For the benefit of both our residents and visitors, and in cooperation with others we strive to faithfully restore, maintain and interpret the physical, historical, and cultural legacy of Lahaina, Maui, first capital of the Kingdom of Hawaii.

Hale Pa'i

One of the earliest Lahaina Restoration Foundation projects was the restoration of Hale Pa’i (the house of printing). It is located on the Lahainaluna Campus. The missionaries who arrived in Lahaina in 1823 explained to the Hawaiian Royalty the importance of an educational institution. Lahainaluna Seminary was founded in 1831. It was the first school West of the Rockies and survives today as Lahaina’s public high school.

In 1834, an old Ramage Press was shipped from Honolulu and installed on campus in a small thatched roof building. Students were taught how to set type, operate the press, create copper engravings and bind books. Text books and teaching aids were created and continually improved. The original press printed the first newspaper West of the Rocky Mountains on February 14, 1834. It was a four page weekly school paper called Ka Lama Hawaii. The students also composed a classic tale of ancient Hawaiian life and traditions titled Mo o olelo Hawaii. An original 1838 copy is on display in the museum.

In 1837 work began on a new building. Fieldstone was gathered from the surrounding hillsides. Timbers were cut from the forests on the opposite sides of the island and laboriously hauled to the site. Lime for mortar was made down at the seashore by burning coral that had been chopped from offshore reefs. The result was a strong handsome building. Hale Pa i served the school for many years. In the mid-1960’s it was opened to the public.
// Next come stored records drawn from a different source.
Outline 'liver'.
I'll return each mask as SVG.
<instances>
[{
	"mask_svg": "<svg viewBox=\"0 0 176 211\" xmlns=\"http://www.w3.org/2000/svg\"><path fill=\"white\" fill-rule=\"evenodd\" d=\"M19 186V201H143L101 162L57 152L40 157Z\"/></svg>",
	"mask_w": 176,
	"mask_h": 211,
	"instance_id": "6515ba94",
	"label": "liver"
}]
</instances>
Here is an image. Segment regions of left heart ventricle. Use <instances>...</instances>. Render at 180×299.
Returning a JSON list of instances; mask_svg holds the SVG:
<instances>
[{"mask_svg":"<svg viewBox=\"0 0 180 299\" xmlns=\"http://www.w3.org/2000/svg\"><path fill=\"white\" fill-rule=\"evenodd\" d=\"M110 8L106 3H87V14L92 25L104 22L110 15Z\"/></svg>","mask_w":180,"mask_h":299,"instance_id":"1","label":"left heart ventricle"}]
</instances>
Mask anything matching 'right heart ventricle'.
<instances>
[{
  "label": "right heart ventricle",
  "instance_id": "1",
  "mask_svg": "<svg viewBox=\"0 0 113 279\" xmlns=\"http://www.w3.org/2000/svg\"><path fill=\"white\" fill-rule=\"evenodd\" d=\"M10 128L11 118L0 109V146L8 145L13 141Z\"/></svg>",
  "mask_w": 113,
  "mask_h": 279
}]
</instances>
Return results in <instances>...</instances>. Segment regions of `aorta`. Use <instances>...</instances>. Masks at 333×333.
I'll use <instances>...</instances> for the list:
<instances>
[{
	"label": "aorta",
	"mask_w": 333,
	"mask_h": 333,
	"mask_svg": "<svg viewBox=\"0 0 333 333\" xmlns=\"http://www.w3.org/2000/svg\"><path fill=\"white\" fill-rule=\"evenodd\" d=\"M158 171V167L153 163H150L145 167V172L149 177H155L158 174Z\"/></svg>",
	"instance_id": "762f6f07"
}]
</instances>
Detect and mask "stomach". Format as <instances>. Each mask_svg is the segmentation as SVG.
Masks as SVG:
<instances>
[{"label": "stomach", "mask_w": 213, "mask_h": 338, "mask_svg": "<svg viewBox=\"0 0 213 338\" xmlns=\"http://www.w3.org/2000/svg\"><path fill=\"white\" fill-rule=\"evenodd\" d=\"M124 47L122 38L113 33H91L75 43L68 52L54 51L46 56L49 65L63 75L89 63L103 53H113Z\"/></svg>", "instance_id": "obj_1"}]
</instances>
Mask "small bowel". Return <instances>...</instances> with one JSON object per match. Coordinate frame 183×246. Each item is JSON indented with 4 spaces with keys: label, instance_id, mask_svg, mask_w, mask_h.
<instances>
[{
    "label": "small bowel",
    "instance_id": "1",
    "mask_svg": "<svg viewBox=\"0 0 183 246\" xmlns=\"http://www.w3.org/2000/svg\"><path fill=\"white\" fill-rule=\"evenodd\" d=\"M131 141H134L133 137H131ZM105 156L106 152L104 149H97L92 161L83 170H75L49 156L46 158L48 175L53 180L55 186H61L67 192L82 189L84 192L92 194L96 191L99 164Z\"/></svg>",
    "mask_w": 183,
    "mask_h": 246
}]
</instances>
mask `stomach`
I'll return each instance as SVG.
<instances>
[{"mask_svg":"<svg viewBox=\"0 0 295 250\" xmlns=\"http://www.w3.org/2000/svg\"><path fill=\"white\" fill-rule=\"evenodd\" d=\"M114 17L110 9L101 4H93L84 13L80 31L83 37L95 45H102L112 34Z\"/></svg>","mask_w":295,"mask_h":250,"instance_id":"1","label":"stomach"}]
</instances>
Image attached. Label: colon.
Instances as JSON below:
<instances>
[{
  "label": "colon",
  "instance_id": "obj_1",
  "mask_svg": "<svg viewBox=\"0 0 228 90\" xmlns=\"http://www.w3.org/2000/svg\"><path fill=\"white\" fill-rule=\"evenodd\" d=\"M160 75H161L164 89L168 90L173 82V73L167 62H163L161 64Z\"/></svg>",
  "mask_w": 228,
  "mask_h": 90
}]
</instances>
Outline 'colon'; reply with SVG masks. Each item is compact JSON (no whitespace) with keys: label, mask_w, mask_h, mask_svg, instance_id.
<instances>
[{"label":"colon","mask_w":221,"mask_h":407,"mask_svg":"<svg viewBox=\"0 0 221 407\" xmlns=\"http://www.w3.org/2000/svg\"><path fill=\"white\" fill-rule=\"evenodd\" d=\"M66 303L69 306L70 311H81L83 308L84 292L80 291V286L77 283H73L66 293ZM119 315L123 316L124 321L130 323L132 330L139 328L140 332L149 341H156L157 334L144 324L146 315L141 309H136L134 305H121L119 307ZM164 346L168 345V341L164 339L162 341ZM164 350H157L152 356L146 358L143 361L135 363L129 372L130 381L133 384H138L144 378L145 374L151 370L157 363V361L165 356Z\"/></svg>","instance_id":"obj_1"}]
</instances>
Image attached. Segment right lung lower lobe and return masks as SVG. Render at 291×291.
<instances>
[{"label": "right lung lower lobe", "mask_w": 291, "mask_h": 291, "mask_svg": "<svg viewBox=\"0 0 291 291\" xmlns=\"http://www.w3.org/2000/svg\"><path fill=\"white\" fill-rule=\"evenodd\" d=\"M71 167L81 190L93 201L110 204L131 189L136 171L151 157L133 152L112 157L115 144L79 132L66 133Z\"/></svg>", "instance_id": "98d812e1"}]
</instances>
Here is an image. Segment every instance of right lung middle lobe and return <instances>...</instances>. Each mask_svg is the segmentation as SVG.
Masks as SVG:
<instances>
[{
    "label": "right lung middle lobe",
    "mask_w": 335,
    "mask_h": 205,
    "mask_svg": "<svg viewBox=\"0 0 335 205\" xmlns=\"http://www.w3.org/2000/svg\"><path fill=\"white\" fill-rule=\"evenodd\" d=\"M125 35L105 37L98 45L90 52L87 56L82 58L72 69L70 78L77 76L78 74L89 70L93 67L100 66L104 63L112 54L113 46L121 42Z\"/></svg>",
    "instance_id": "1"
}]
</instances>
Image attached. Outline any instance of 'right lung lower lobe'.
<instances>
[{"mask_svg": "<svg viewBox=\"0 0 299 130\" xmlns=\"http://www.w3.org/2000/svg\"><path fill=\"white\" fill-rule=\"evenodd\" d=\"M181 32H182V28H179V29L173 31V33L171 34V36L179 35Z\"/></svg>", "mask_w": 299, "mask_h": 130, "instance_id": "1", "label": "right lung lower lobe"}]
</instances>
By the late 1960’s, the building had fallen into such serious disrepair from dry rot and termites that it was no longer used and the State declared it unsafe for occupancy. A citizen’s movement lobbied to restore Hale Pa’i. A long process of fund raising and political lobbying finally resulted in Lahaina Restoration Foundation being awarded the first outright grant in State history for the restoration of a State owned building. The project took two years and was completed in 1983.